I've been doing some work around module loading/importing recently, writing 
some "import awareness" into the server request pipeline. I'm also doing things 
on the client side, but I'm not set up to build a browser so I'm substituting a 
DI based `injection` approach for the `import` operation. It's given me a 
different perspective on module imports, especially when working with ES 
Classes. Here are my basic thoughts.

To get to smarter imports both the client and server need  to be "import 
aware".  But I think just as importantly (and IMHO a prerequisite) is that the 
transport layer needs to directly support the concept of `import`. From the 
server side there is nothing in the message/request (e.g., in the header) that 
lets the server know the request is for an import - it just comes in as a 
Fetch. Knowing the type of request is an import up-front would allow early 
routing to "import handlers" on the server. I've suggested adding an `import` 
category to the headers  spec or extending `sec-fetch-dest` values to include 
`import` but there seems to be little interest.
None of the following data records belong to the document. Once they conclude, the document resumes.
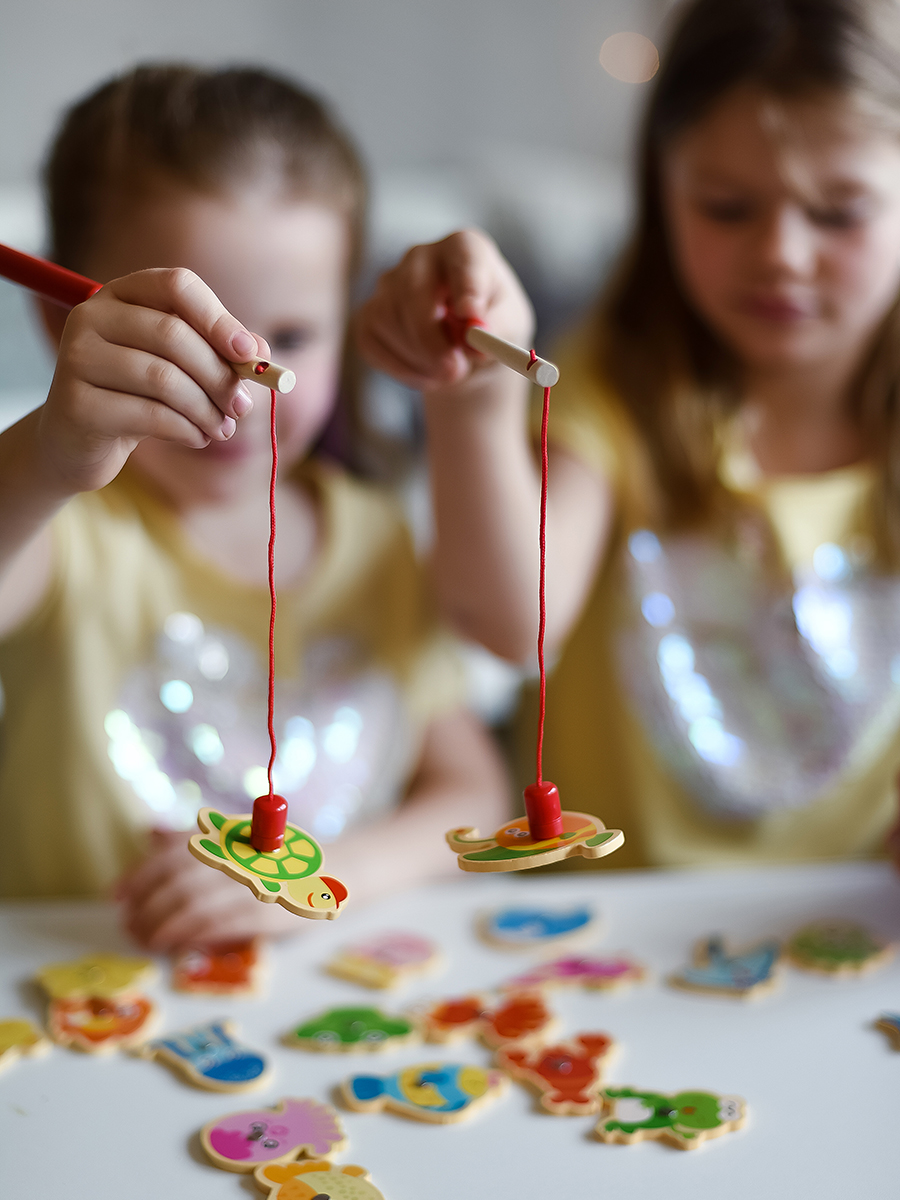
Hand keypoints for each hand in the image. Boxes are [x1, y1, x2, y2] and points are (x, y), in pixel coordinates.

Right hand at [39, 267, 269, 493]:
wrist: (79, 442)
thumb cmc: (136, 396)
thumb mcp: (180, 368)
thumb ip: (219, 353)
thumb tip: (260, 352)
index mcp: (121, 294)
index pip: (176, 286)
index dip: (219, 319)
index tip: (250, 354)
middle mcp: (92, 316)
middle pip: (173, 334)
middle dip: (219, 375)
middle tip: (243, 406)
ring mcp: (77, 357)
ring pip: (163, 379)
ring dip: (206, 409)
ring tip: (222, 428)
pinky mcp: (77, 404)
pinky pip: (149, 415)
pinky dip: (187, 430)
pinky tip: (197, 438)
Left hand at [115, 830, 298, 951]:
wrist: (332, 870)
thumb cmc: (280, 854)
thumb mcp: (237, 837)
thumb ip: (193, 837)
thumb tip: (149, 831)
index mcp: (227, 835)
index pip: (172, 854)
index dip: (139, 875)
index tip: (117, 894)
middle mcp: (238, 856)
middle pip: (178, 882)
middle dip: (146, 906)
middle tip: (128, 924)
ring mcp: (252, 885)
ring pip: (195, 906)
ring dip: (162, 926)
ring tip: (145, 939)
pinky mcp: (266, 913)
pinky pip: (219, 926)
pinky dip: (191, 936)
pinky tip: (174, 944)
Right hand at [355, 229, 533, 391]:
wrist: (466, 351)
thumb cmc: (492, 327)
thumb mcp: (510, 328)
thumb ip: (498, 327)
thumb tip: (476, 334)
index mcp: (464, 247)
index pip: (463, 252)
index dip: (466, 283)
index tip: (470, 314)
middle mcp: (421, 257)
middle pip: (413, 287)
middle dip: (430, 336)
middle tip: (454, 371)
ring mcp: (389, 283)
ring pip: (389, 319)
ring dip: (422, 359)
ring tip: (451, 373)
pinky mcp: (369, 315)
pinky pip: (372, 343)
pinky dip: (402, 369)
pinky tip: (428, 375)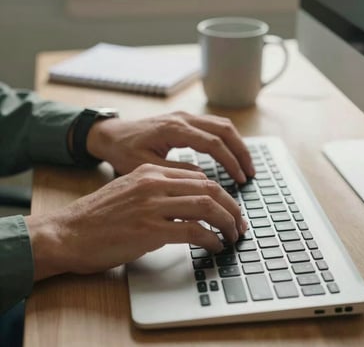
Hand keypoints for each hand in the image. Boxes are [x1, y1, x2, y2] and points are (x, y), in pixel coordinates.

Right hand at [26, 164, 246, 280]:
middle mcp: (154, 183)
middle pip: (208, 188)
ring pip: (206, 206)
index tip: (229, 208)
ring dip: (226, 222)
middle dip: (231, 207)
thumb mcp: (130, 191)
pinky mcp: (149, 230)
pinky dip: (210, 239)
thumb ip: (158, 192)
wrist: (68, 232)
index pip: (199, 177)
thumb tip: (188, 204)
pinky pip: (193, 231)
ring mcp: (152, 205)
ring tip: (233, 235)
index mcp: (150, 172)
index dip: (221, 193)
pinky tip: (214, 246)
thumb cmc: (98, 216)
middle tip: (240, 223)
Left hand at [86, 111, 254, 182]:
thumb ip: (175, 172)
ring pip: (221, 124)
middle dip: (241, 151)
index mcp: (174, 129)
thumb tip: (203, 179)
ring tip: (245, 165)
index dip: (230, 162)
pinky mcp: (184, 119)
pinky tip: (230, 154)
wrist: (111, 135)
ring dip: (237, 144)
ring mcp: (184, 116)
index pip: (213, 143)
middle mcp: (183, 118)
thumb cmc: (124, 151)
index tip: (240, 179)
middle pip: (224, 129)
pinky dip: (227, 139)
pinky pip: (213, 125)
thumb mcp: (146, 167)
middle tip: (250, 173)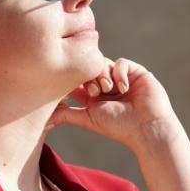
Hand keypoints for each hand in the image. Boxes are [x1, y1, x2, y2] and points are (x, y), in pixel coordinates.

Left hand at [46, 57, 178, 150]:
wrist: (146, 127)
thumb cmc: (118, 127)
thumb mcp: (87, 118)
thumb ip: (65, 114)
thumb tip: (43, 121)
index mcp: (94, 97)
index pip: (78, 79)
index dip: (74, 79)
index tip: (74, 87)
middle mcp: (108, 86)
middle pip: (89, 69)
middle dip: (90, 78)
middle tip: (95, 92)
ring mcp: (122, 79)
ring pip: (103, 63)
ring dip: (104, 75)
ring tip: (109, 90)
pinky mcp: (136, 72)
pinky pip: (120, 62)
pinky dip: (119, 73)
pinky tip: (124, 89)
Also missing is a standard way to indicate what the client wants in the 
request. An `import` is basically a function call that uses "remote parameters" 
- the request response. 
`{a, b, c} scoped = importFrom("/url");`
In worst-case form, the client is requesting a file and hoping it contains 
"parameters" usable by the import function. I say hoping, because the server 
doesn't know to return an importable file, it's up to the client to know what 
lies in the server url topology. Once the "importer" gets the parameter file 
there is another leap of faith (especially with named imports). Even if the 
file is importable, will it produce the correct types? We should be able to let 
the server know what we want. While this is too much info for a header, there 
should be a standard form of letting the server know what the client is looking 
for beyond "whatever is at this endpoint". Once a communication protocol is 
standardized, clients and servers can implement "import awareness".

At least in my work, I've come to believe that the idea of "requesting a file 
to import" at a url address is too limiting. I really don't care where the 
items come from. Conceptually I'm thinking "give me these items" or "execute 
the import response process with these parameters", and not "give me this 
file". I almost see it as an HTTP verb -`IMPORT` lol. Anyway just my 2c.